Exercise brief: Show every line from the entries that follow which holds the word "Page".

---------- Supplied records

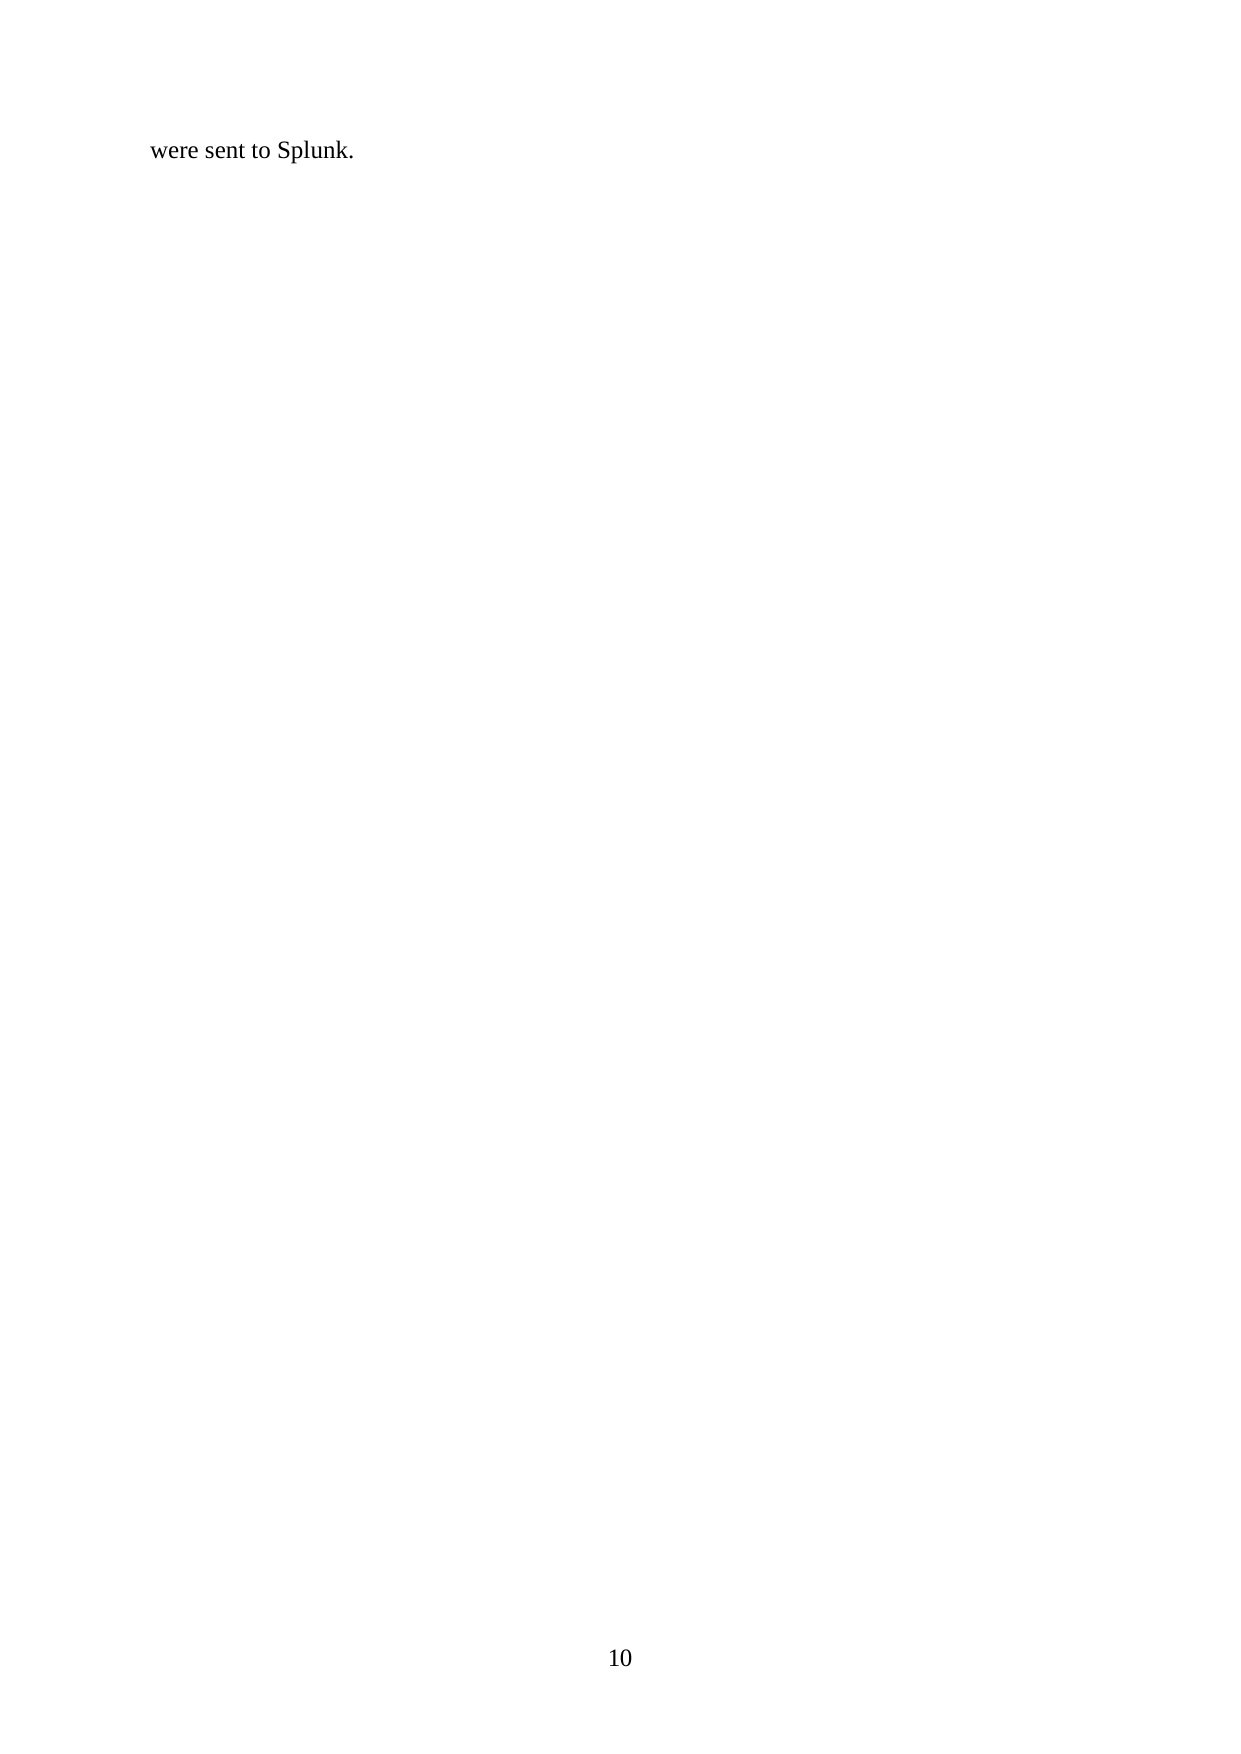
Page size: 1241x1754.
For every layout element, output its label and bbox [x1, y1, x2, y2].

--------------------
---------- Supplied records

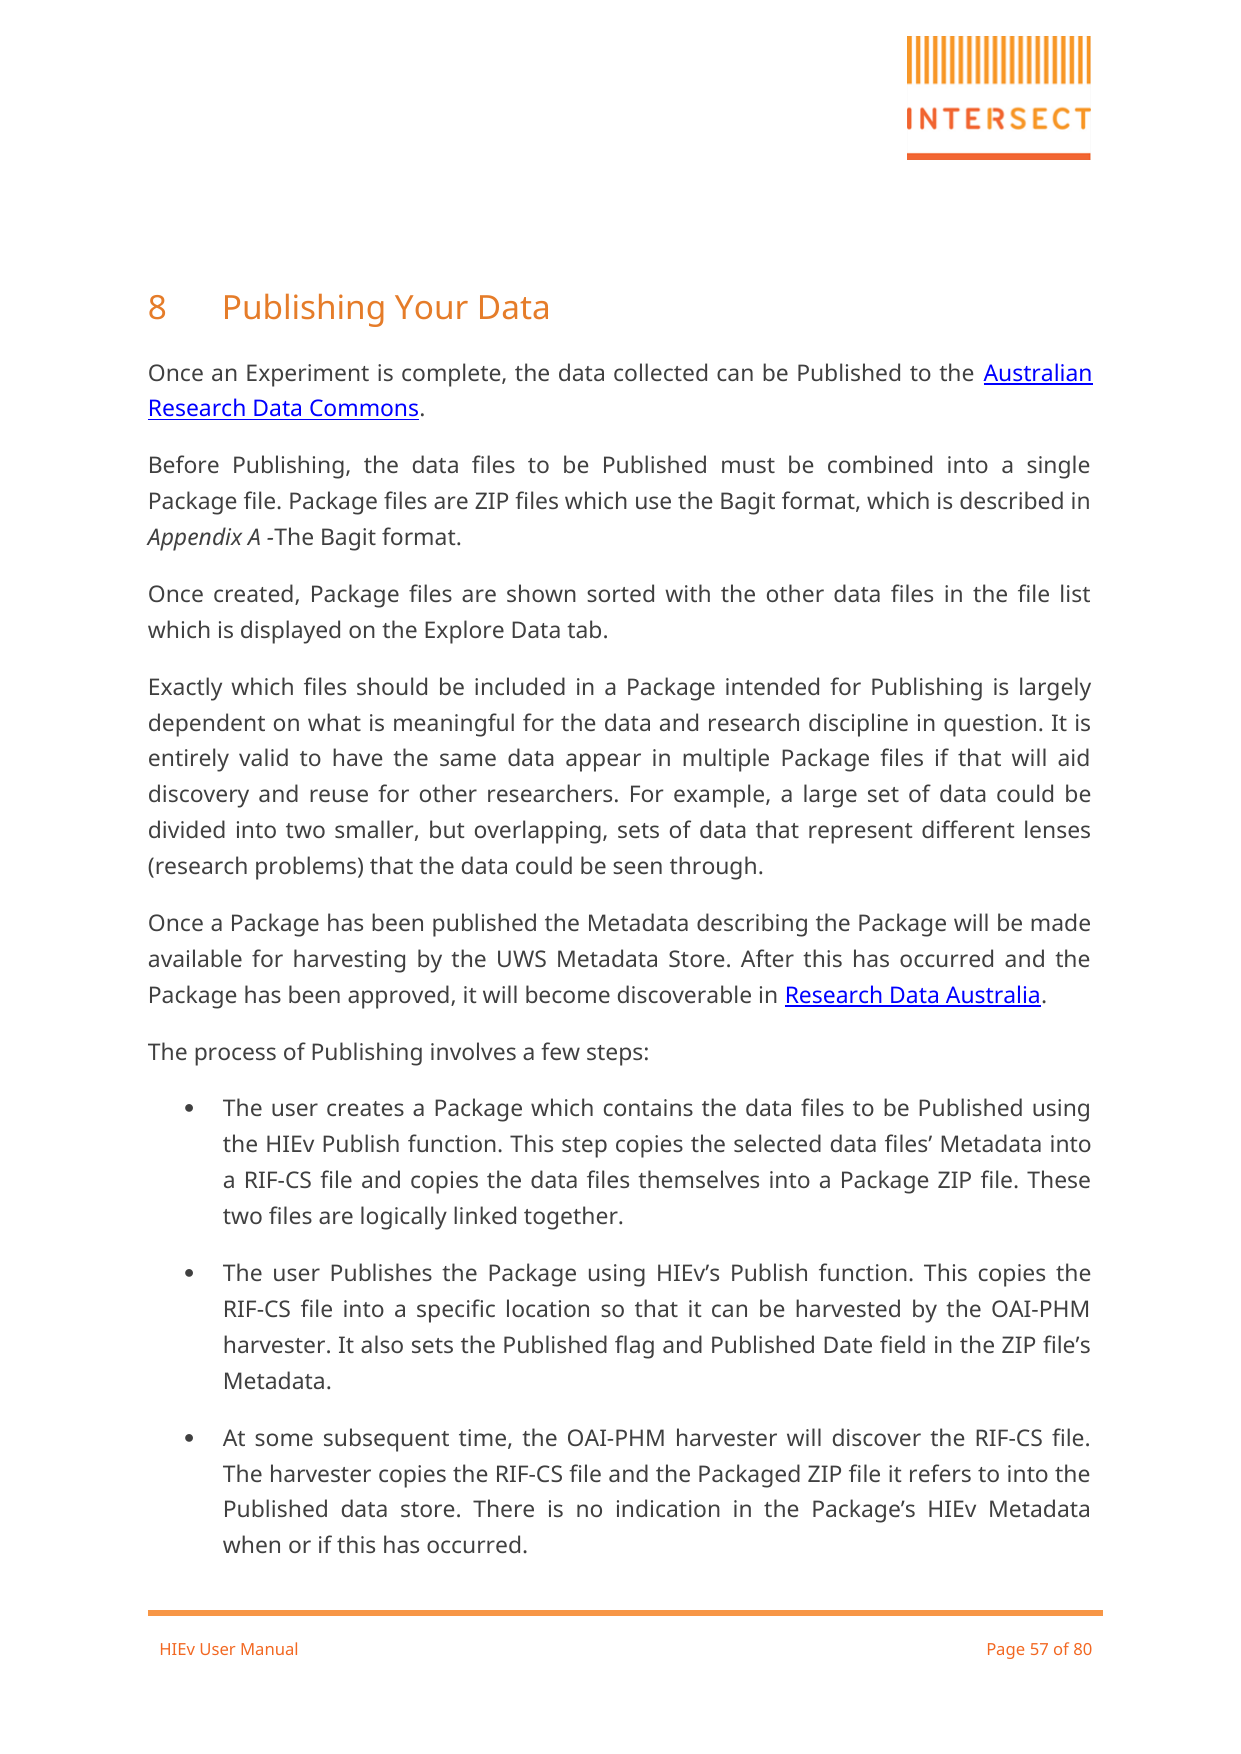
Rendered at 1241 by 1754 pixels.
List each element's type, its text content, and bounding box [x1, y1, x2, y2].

--------------------
---------- Supplied records

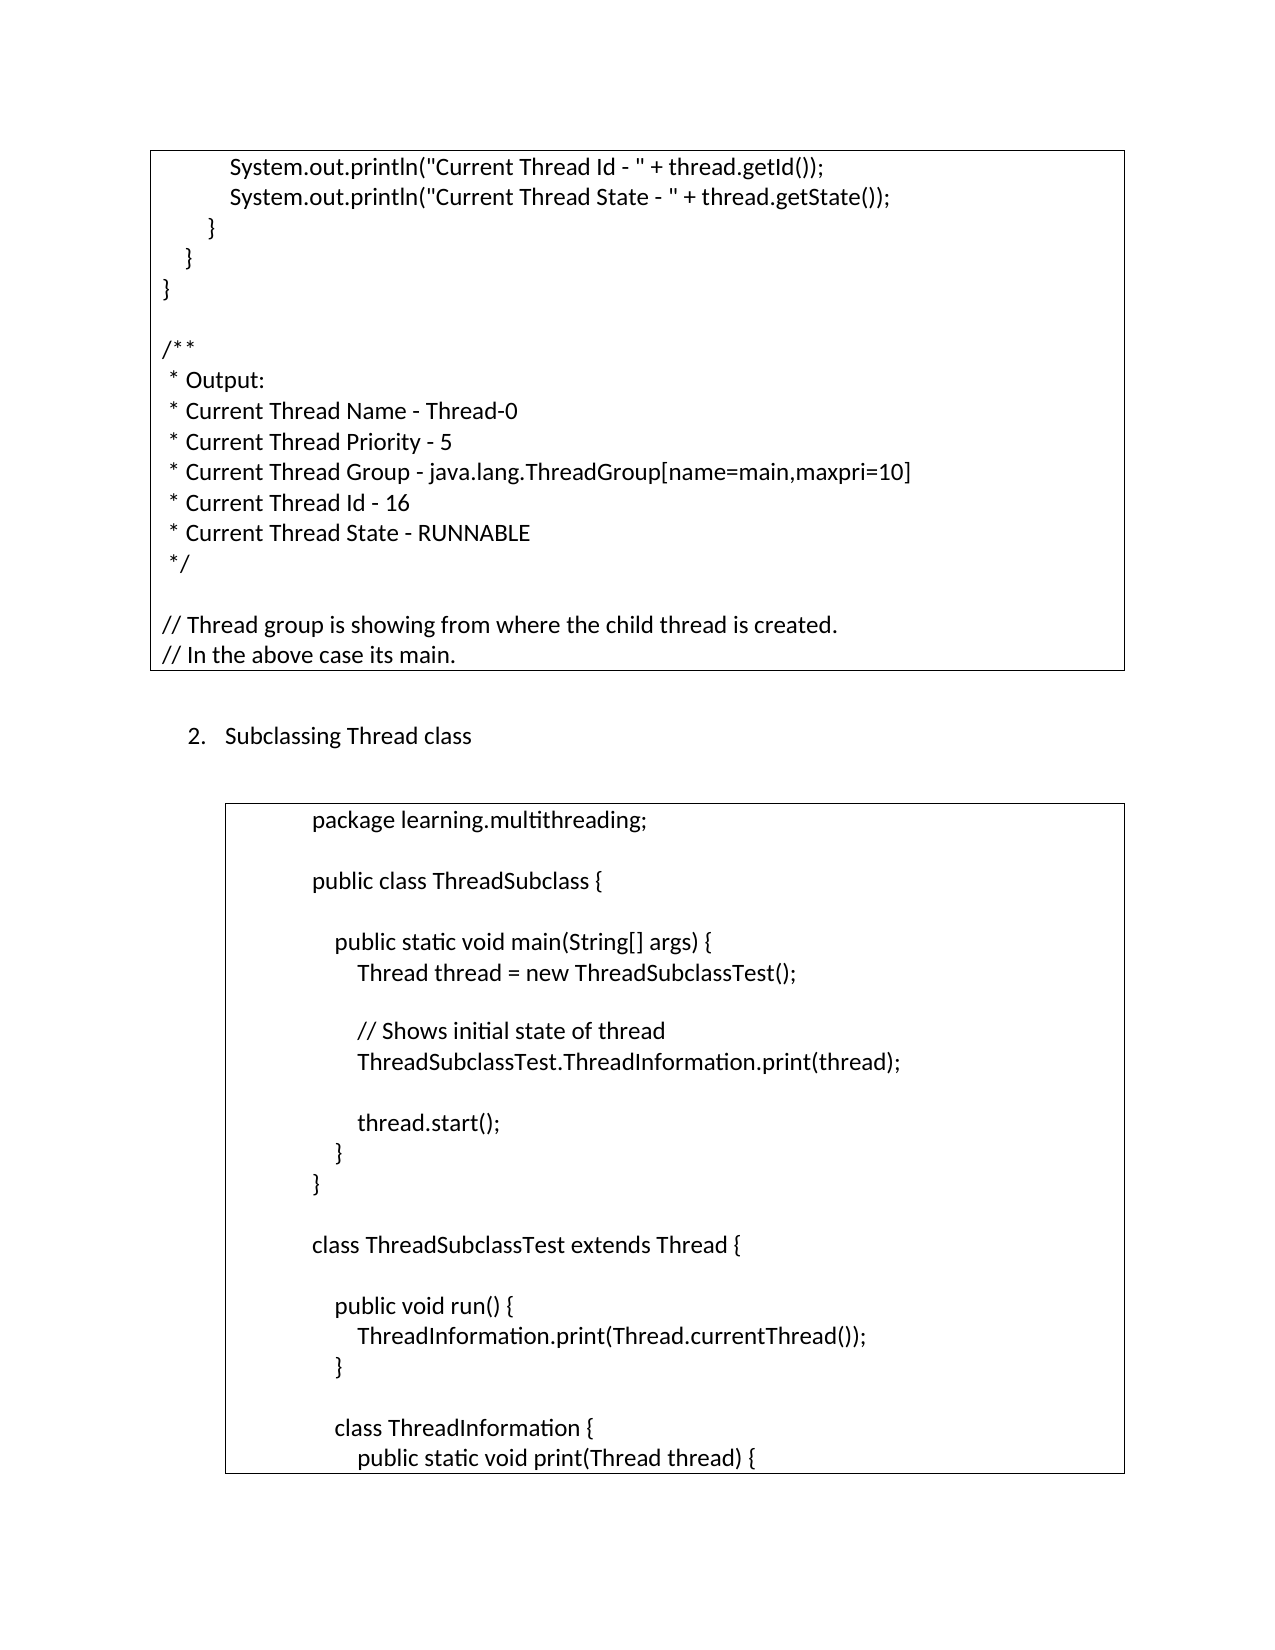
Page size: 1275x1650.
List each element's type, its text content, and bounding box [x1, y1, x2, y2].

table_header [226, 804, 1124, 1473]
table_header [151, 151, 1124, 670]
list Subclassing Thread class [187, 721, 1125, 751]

--------------------

Exercise response:
Page size: 1241x1754.
Page size: 1275x1650.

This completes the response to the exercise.